Could you print the stretch of lines below from the one with "Артикул: 29716764" through the one with "Good Health, 29. April 2024", exactly as they stand and without any pictures?

[Saved entries]
^^^^^^^^

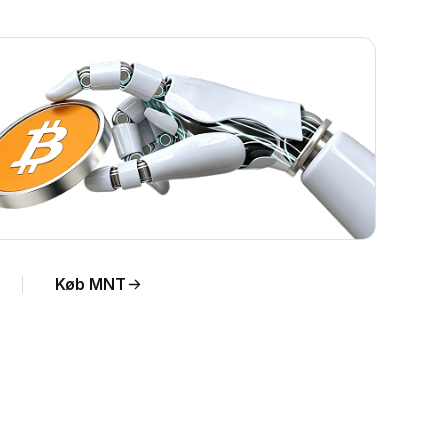
Køb MNT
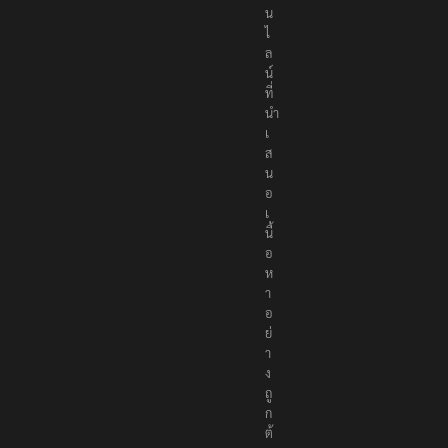
น
ไ
ล
น์
ที่
นำ
เ
ส
น
อ
เ
นื้
อ
ห
า
อ
ย่
า
ง
ถู
ก
ต้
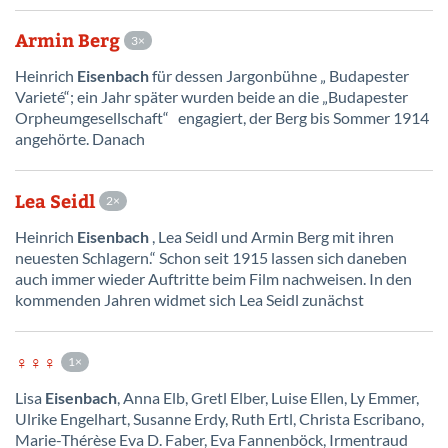
Armin Berg
3
Heinrich
Eisenbach
für dessen Jargonbühne „ Budapester
Varieté“; ein Jahr später wurden beide an die „Budapester
Orpheumgesellschaft“ engagiert, der Berg bis Sommer 1914
angehörte. Danach
Lea Seidl
2
Heinrich
Eisenbach
, Lea Seidl und Armin Berg mit ihren
neuesten Schlagern.“ Schon seit 1915 lassen sich daneben
auch immer wieder Auftritte beim Film nachweisen. In den
kommenden Jahren widmet sich Lea Seidl zunächst
♀♀♀
1
Lisa
Eisenbach
, Anna Elb, Gretl Elber, Luise Ellen, Ly Emmer,
Ulrike Engelhart, Susanne Erdy, Ruth Ertl, Christa Escribano,
Marie-Thérèse Eva D. Faber, Eva Fannenböck, Irmentraud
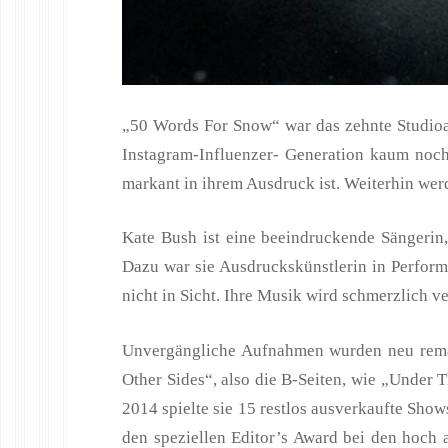
„50 Words For Snow“ war das zehnte Studioal
Instagram-Influenzer- Generation kaum noch 
markant in ihrem Ausdruck ist. Weiterhin wer
Kate Bush ist eine beeindruckende Sängerin,
Dazu war sie Ausdruckskünstlerin in Performa
nicht in Sicht. Ihre Musik wird schmerzlich ve
Unvergängliche Aufnahmen wurden neu remaste
Other Sides“, also die B-Seiten, wie „Under
2014 spielte sie 15 restlos ausverkaufte Sho
den speziellen Editor’s Award bei den hoch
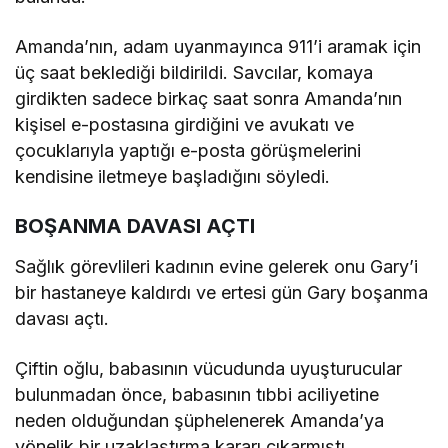
Amanda’nın, adam uyanmayınca 911’i aramak için
üç saat beklediği bildirildi. Savcılar, komaya
girdikten sadece birkaç saat sonra Amanda’nın
kişisel e-postasına girdiğini ve avukatı ve
çocuklarıyla yaptığı e-posta görüşmelerini
kendisine iletmeye başladığını söyledi.
BOŞANMA DAVASI AÇTI
Sağlık görevlileri kadının evine gelerek onu Gary’i
bir hastaneye kaldırdı ve ertesi gün Gary boşanma
davası açtı.
Çiftin oğlu, babasının vücudunda uyuşturucular
bulunmadan önce, babasının tıbbi aciliyetine
neden olduğundan şüphelenerek Amanda’ya
yönelik bir uzaklaştırma kararı çıkarmıştı.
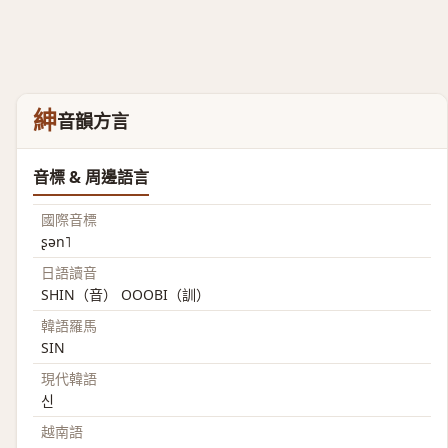
紳
音韻方言
音標 & 周邊語言
國際音標
ʂən˥
日語讀音
SHIN（音） OOOBI（訓）
韓語羅馬
SIN
現代韓語
신
越南語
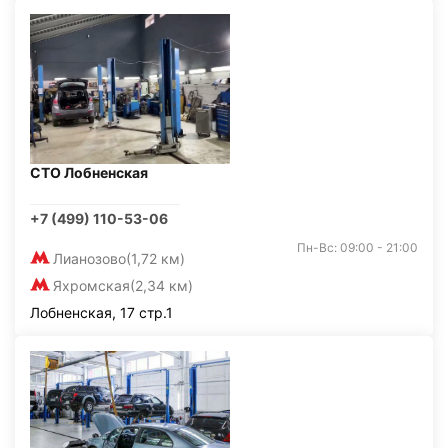
СТО Лобненская
+7 (499) 110-53-06
Пн-Вс: 09:00 - 21:00
Лианозово
(1,72 км)
Яхромская
(2,34 км)
Лобненская, 17 стр.1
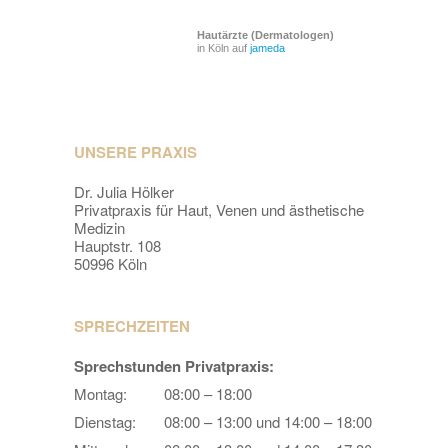
Hautärzte (Dermatologen)
in Köln auf
jameda
UNSERE PRAXIS
Dr. Julia Hölker
Privatpraxis für Haut, Venen und ästhetische
Medizin
Hauptstr. 108
50996 Köln
SPRECHZEITEN
Sprechstunden Privatpraxis:
Montag:
08:00 – 18:00
Dienstag:
08:00 – 13:00 und 14:00 – 18:00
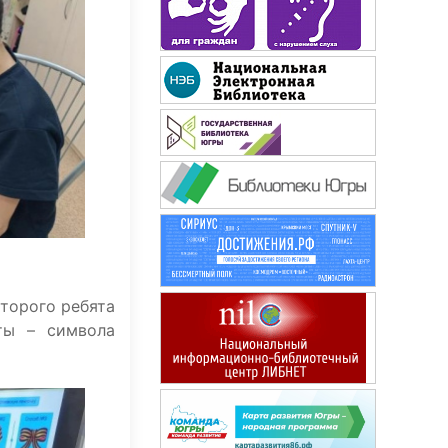
Наш Филиппок
торого ребята
ты – символа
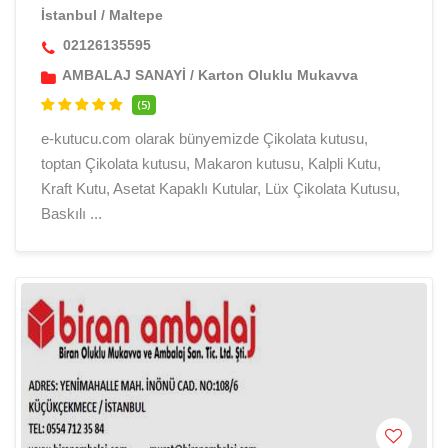
İstanbul
/
Maltepe
02126135595
AMBALAJ SANAYİ
/
Karton Oluklu Mukavva
(5)
e-kutucu.com olarak bünyemizde Çikolata kutusu,
toptan Çikolata kutusu, Makaron kutusu, Kalpli Kutu,
Kraft Kutu, Asetat Kapaklı Kutular, Lüx Çikolata Kutusu,
Baskılı ...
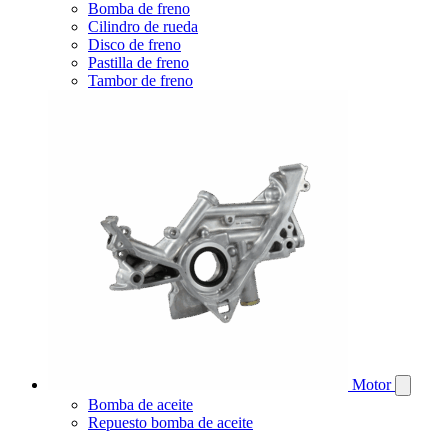
Bomba de freno
Cilindro de rueda
Disco de freno
Pastilla de freno
Tambor de freno
Motor
Bomba de aceite
Repuesto bomba de aceite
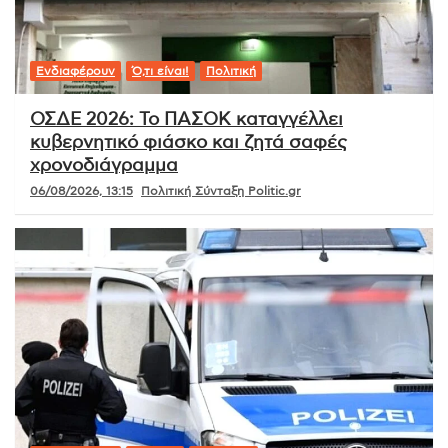
Ενδιαφέρουν
Ό,τι είναι!
Πολιτική
ΟΣΔΕ 2026: Το ΠΑΣΟΚ καταγγέλλει
κυβερνητικό φιάσκο και ζητά σαφές
χρονοδιάγραμμα
06/08/2026, 13:15
Πολιτική Σύνταξη Politic.gr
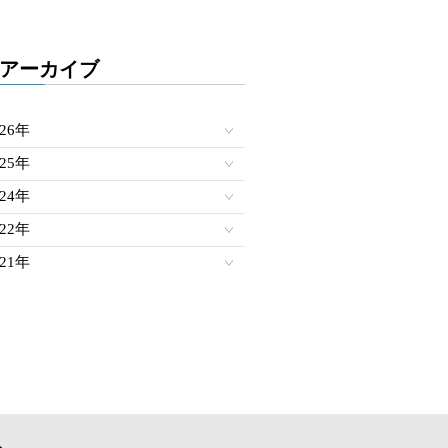
アーカイブ
026年
025年
024年
022年
021年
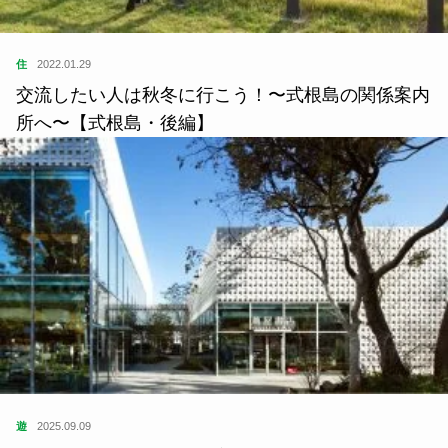
住
2022.01.29
交流したい人は秋冬に行こう！〜式根島の関係案内
所へ〜【式根島・後編】
遊
2025.09.09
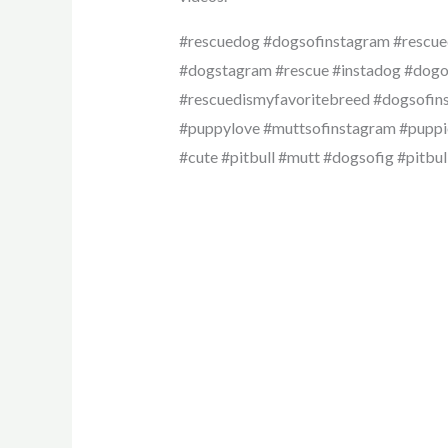
#rescuedog #dogsofinstagram #rescu
#dogstagram #rescue #instadog #dogo
#rescuedismyfavoritebreed #dogsofin
#puppylove #muttsofinstagram #pupp
#cute #pitbull #mutt #dogsofig #pitbu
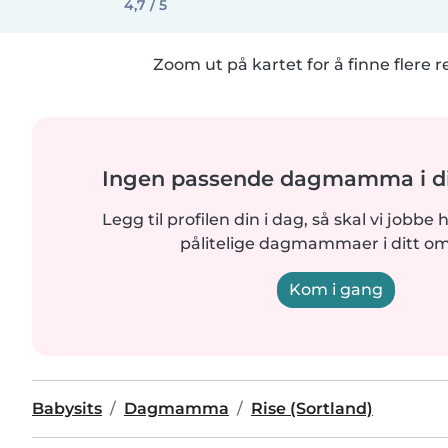
4,7 / 5
Zoom ut på kartet for å finne flere r
Ingen passende dagmamma i di
Legg til profilen din i dag, så skal vi jobbe 
pålitelige dagmammaer i ditt o
Kom i gang
Babysits
Dagmamma
Rise (Sortland)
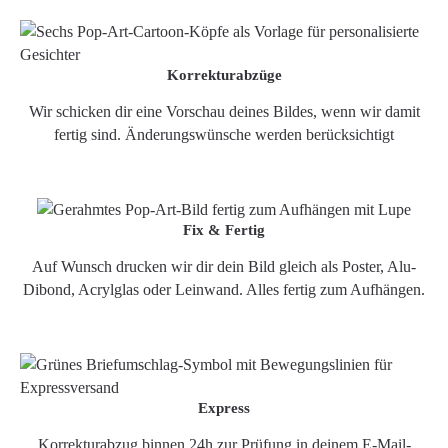
Korrekturabzüge
Wir schicken dir eine Vorschau deines Bildes, wenn wir damit
fertig sind. Änderungswünsche werden berücksichtigt
Fix & Fertig
Auf Wunsch drucken wir dir dein Bild gleich als Poster, Alu-
Dibond, Acrylglas oder Leinwand. Alles fertig zum Aufhängen.
Express
Korrekturabzug binnen 24h zur Prüfung in deinem E-Mail-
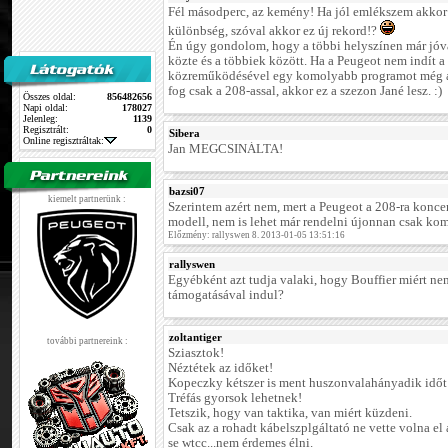
Fél másodperc, az kemény! Ha jól emlékszem akkor
különbség, szóval akkor ez új rekord!?
Én úgy gondolom, hogy a többi helyszínen már jóv
közte és a többiek között. Ha a Peugeot nem indít 
közreműködésével egy komolyabb programot még a
fog csak a 208-assal, akkor ez a szezon Jané lesz. :)
Összes oldal:
856482656
Napi oldal:
178027
Jelenleg:
1139
Regisztrált:
0
Sibera
Online regisztráltak:
Jan MEGCSINÁLTA!
bazsi07
kiemelt partnerünk :
Szerintem azért nem, mert a Peugeot a 208-ra koncen
modell, nem is lehet már rendelni újonnan csak ko
Előzmény: rallyswen 8. 2013-01-05 13:51:16
rallyswen
Egyébként azt tudja valaki, hogy Bouffier miért ne
támogatásával indul?
zoltantiger
további partnereink :
Sziasztok!
Néztétek az időket!
Kopeczky kétszer is ment huszonvalahányadik időt 
Tréfás gyorsok lehetnek!
Tetszik, hogy van taktika, van miért küzdeni.
Csak az a rohadt kábelszplgáltató ne vette volna el a
se wtcc...nem érdemes élni.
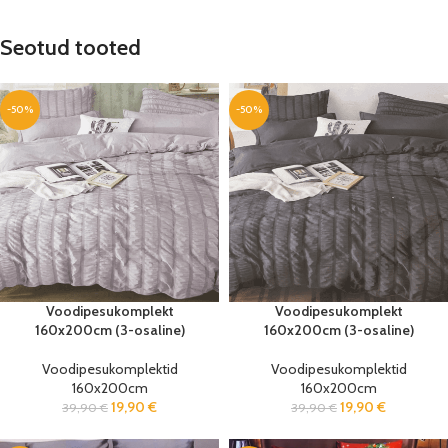
Seotud tooted
-50%
-50%
Voodipesukomplekt
Voodipesukomplekt
160x200cm (3-osaline)
160x200cm (3-osaline)
Voodipesukomplektid
Voodipesukomplektid
160x200cm
160x200cm
19,90
€
19,90
€
39,90
€
39,90
€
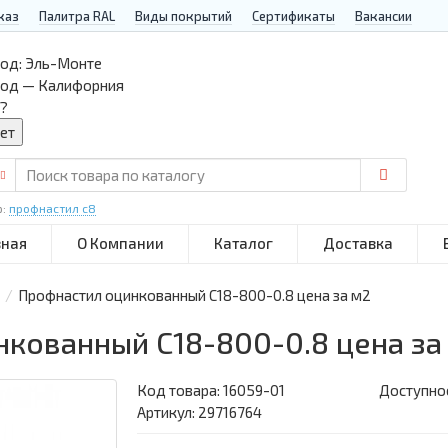
каз
Палитра RAL
Виды покрытий
Сертификаты
Вакансии
од:
Эль-Монте
род — Калифорния
?
р:
профнастил с8
вная
О Компании
Каталог
Доставка
Профнастил оцинкованный С18-800-0.8 цена за м2
нкованный С18-800-0.8 цена за
Код товара:
16059-01
Доступнос
Артикул: 29716764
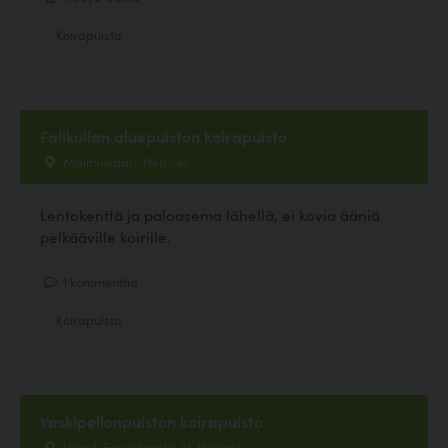
Koirapuisto
Fallkullan aluepuiston koirapuisto
Malminkaari, Helsinki
Lentokenttä ja paloasema lähellä, ei kovia ääniä
pelkääville koirille.
1 kommenttia
Koirapuisto
Vaskipellonpuiston koirapuisto
Henrik Forsiuksentie 31, Helsinki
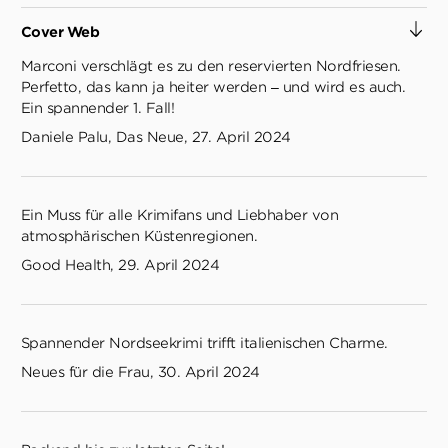
Cover Web
Marconi verschlägt es zu den reservierten Nordfriesen.
Perfetto, das kann ja heiter werden – und wird es auch.
Ein spannender 1. Fall!
Daniele Palu, Das Neue, 27. April 2024
Ein Muss für alle Krimifans und Liebhaber von
atmosphärischen Küstenregionen.
Good Health, 29. April 2024
Spannender Nordseekrimi trifft italienischen Charme.
Neues für die Frau, 30. April 2024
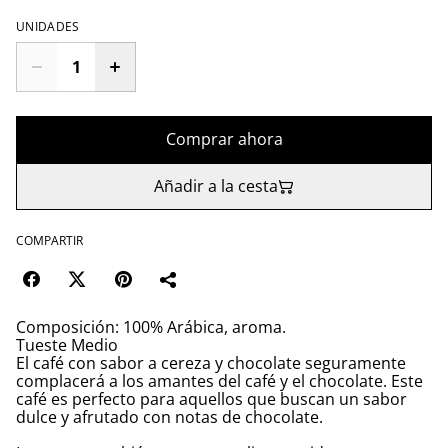
UNIDADES
Comprar ahora
Añadir a la cesta
COMPARTIR
Composición: 100% Arábica, aroma.
Tueste Medio
El café con sabor a cereza y chocolate seguramente
complacerá a los amantes del café y el chocolate. Este
café es perfecto para aquellos que buscan un sabor
dulce y afrutado con notas de chocolate.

^^^^^^^^

Solution below ->
Артикул: 29716764
Koirapuisto
Fallkullan aluepuiston koirapuisto
Malminkaari, Helsinki
Lentokenttä ja paloasema lähellä, ei kovia ääniä
pelkääville koirille.
1 kommenttia
Koirapuisto
Vaskipellonpuiston koirapuisto
Henrik Forsiuksentie 31, Helsinki
Cover Web
Marconi verschlägt es zu den reservierten Nordfriesen.
Perfetto, das kann ja heiter werden – und wird es auch.
Ein spannender 1. Fall!
Daniele Palu, Das Neue, 27. April 2024
Ein Muss für alle Krimifans und Liebhaber von
atmosphärischen Küstenregionen.
Good Health, 29. April 2024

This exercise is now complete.